Let ${\bf A}, {\bf B}, {\bf C}$ be $d \times d$ (symmetric) positive semidefinite matrices. Let $\mbox{Tr}$ denote the trace operator. Is the scalar field ${\bf A} \mapsto \mbox{Tr} \left( {\bf A} {\bf B} {\bf A}^\top {\bf C} \right)$ convex?
I guess it is convex, but could not prove it formally. Is there any idea or reference that I can take a look at?

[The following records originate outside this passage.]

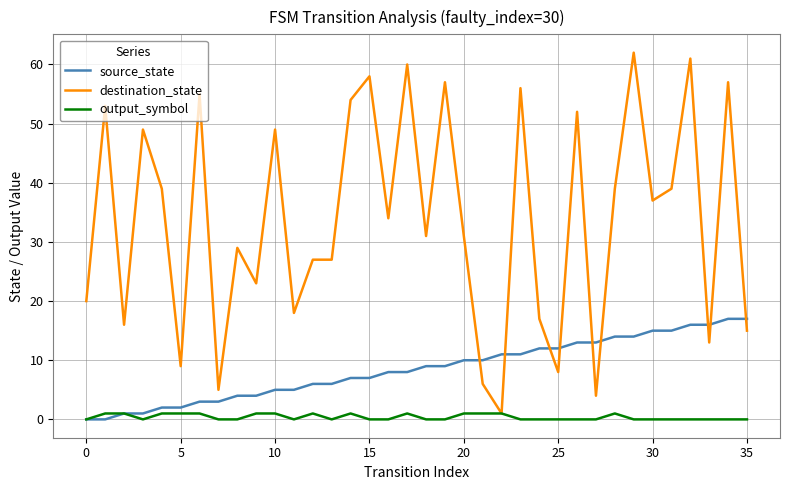

What are all the series names shown in the legend?

source_state, destination_state, output_symbol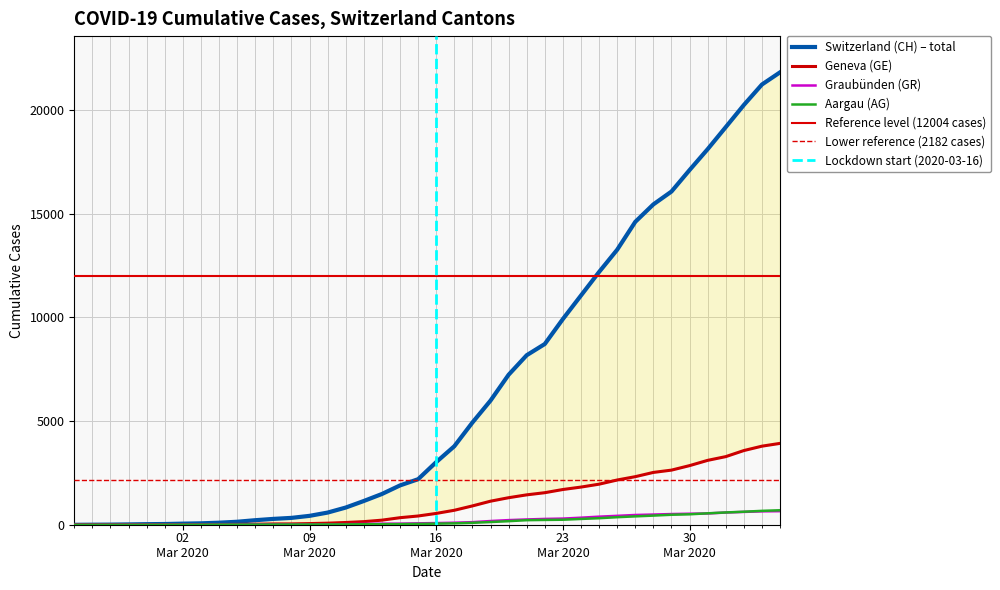

What is the spread (max minus min) of values at 2020-03-03?

64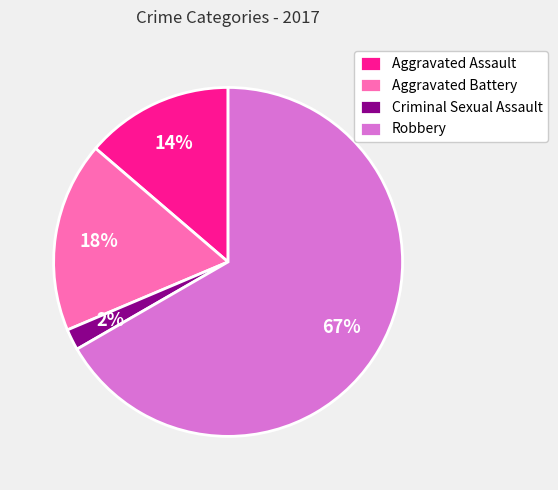

To the nearest percent, what is the average slice percentage?

25%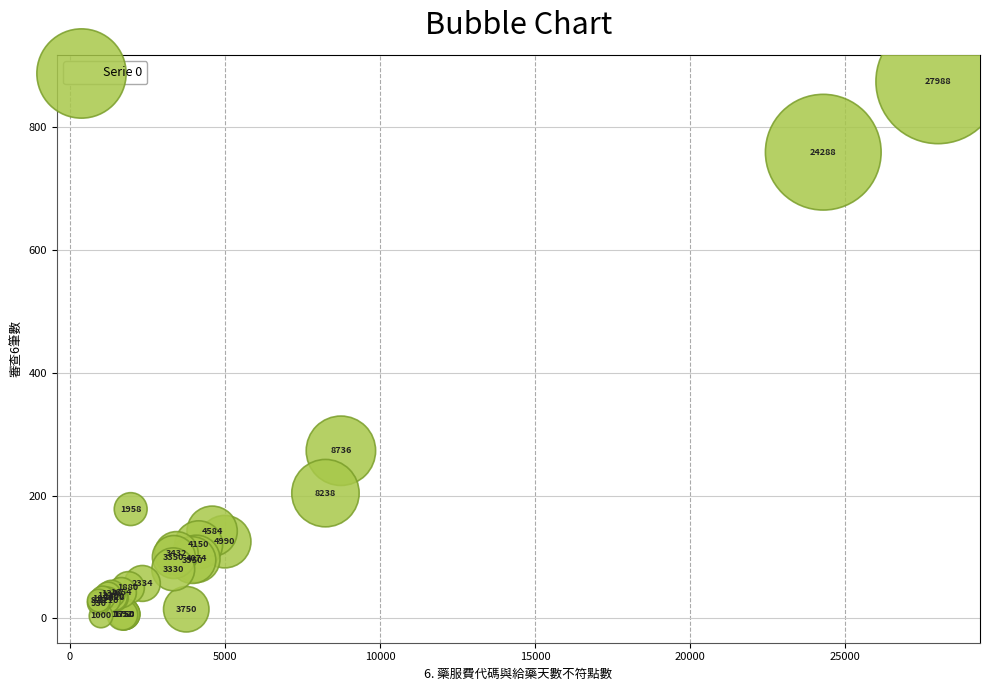

What Y value in the scatter plot is closest to 439?

273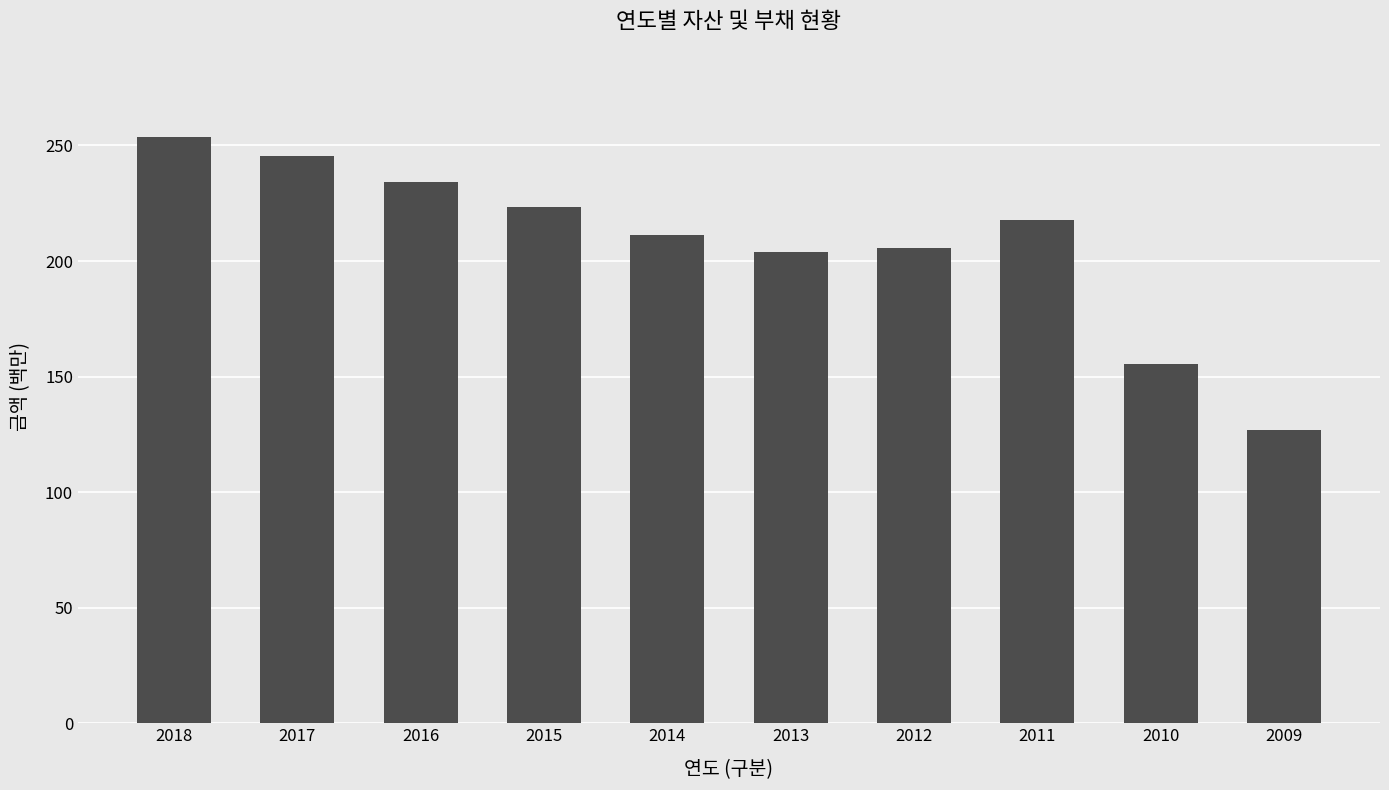

What is the change in value from 2017 to 2009?

-118.7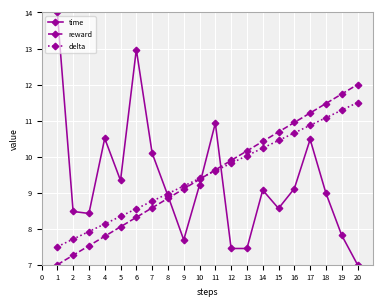

What is the difference between the reward values at 8 and 17?

2.4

Since $\boldsymbol{B}, \boldsymbol{A} \in \mathcal{S}_{+}^{n}$ then they can be written as:
$$ \boldsymbol{B} = \boldsymbol{L} \boldsymbol{L}^{T}, \; \boldsymbol{C} = \boldsymbol{R}^{T} \boldsymbol{R} $$
Then it becomes:
$$ \operatorname{Tr} \left( \boldsymbol{A} \boldsymbol{B} \boldsymbol{A}^{T} \boldsymbol{C} \right) = \operatorname{Tr} \left( \boldsymbol{A} \boldsymbol{L} \boldsymbol{L}^{T} \boldsymbol{A}^{T} \boldsymbol{R}^{T} \boldsymbol{R} \right) = \operatorname{Tr} \left( \boldsymbol{R} \boldsymbol{A} \boldsymbol{L} \boldsymbol{L}^{T} \boldsymbol{A}^{T} \boldsymbol{R}^{T} \right) = \operatorname{Tr} \left( \boldsymbol{R} \boldsymbol{A} \boldsymbol{L} \left( \boldsymbol{R} \boldsymbol{A} \boldsymbol{L} \right)^{T} \right) = {\left\| \boldsymbol{R} \boldsymbol{A} \boldsymbol{L} \right\|}_{F}^{2} $$
Now, $\boldsymbol{R} \boldsymbol{A} \boldsymbol{L}$ is a linear function of $\boldsymbol{A}$ hence the squared Frobenious norm is a convex function of $\boldsymbol{A}$.